そしてまたもアナという少女が、ブフッという音と共に震えだす。
(あぁ、あれ、マーリンの似合わない口調に笑ってたんだな〜)
二人して泣きそうな子供を慰めようとして余計に泣かせ、一人は地面でクスクスと笑いを堪えて転げるという地獄絵図のような光景に心なしか現実逃避しながら、ドクターロマ二の叫び声をバックにマーリンの頭を撫で続けた。
エレシュキガルの朝は早い。いや、冥界には太陽がないので朝も昼もないのだが。『エレシュキガル』の身体で目覚めた頃を朝とすると、それは日が昇るのと同時であるので恐らく早いのだろう。
寝台に横たわった身体を軽く起こし、靴を履いて外へと出る。キィィィ、とうるさい音を立てて、扉がやかましく開いた。……先日の騒動で、どうやら建て付けが悪くなっているらしい。
若干耳障りだが、意識自体は寝てすらいないので、身体は問題なく動く。元より、冥界にいる限りエレシュキガルに睡眠など必要ない。
とはいえ、数年前に肉体を得たエレシュキガルにとって眠ることは気持ちがいいし、美味しいものを食べれば幸せに感じる。
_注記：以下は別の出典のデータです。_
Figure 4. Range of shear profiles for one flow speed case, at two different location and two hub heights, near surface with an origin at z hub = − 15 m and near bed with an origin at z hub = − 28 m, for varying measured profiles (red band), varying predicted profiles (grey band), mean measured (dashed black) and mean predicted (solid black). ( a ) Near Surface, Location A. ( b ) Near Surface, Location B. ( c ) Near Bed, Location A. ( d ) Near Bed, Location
故に定期的に眠るし、茶会を開くこともあるのだ。
我ながら人間らしくなってきたと呆れながら、それでも歩く足を止めることはせず、ある一つの部屋を目指して歩き続ける。
「おっとっ……と」
ようやく思考を止めると、ちょうど目的の部屋を過ぎようとしていたところだった。日頃から訪れている場所だからか、無意識でも足が動いていたらしい。
別段、部屋に変わった装飾はない。素材不足のこの宮殿らしく、質素で無機質な扉が付いているだけの何の変哲もない部屋である。いや、そういえばエレシュキガルの部屋の扉は先日凹んだのだったか……。
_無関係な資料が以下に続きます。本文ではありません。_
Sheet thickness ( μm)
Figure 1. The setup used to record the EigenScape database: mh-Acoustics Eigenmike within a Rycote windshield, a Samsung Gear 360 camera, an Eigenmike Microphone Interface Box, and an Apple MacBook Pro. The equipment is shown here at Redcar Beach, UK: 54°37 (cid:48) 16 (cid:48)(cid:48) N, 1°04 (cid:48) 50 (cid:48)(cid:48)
……先日の失態を思い出すだけでかぁっと顔が紅くなってしまうが、頭を横に振って雑念を隅に押しやる。……あれは黒歴史だ。さっぱりと忘れてしまうことにしよう。
「……慎重に、起こさないように……」
口に出しながら、ゆっくり、ゆっくりと扉を開く。幸い、エレシュキガルの部屋のようにうるさい音も立てず、扉はスムーズに開いた。
最低限開いた扉の隙間から、身体を捻るようにして滑り込ませる。少し硬い床へゆっくりと足を下ろし、なんとか音の出ないように部屋へと入り込んだ。
ふう、とため息を一つ、二つ。こうして盗人紛いの真似事をする自分に一つ、謎の緊張からの解放に一つの内訳で吐いた。本当に、随分変わったものだ。
そしてエレシュキガルは、ほぼ日課となったその光景を拝む。
肩ほどに切り揃えられた白金の髪を。真紅の瞳を内包する閉じられた目蓋を。十年以上経っても変わらない背丈と、その姿。
(なんだか、定期的に見たくなっちゃうのよね)
それは、寝台に横たわる天使のような人間。本人は否定するが、エレシュキガルが知る内、人間とほぼ変わらない感性を待つ人外。アンヘルの寝顔だった。
断っておくが、エレシュキガルは別段、アンヘルのことを異性として好いているわけではない。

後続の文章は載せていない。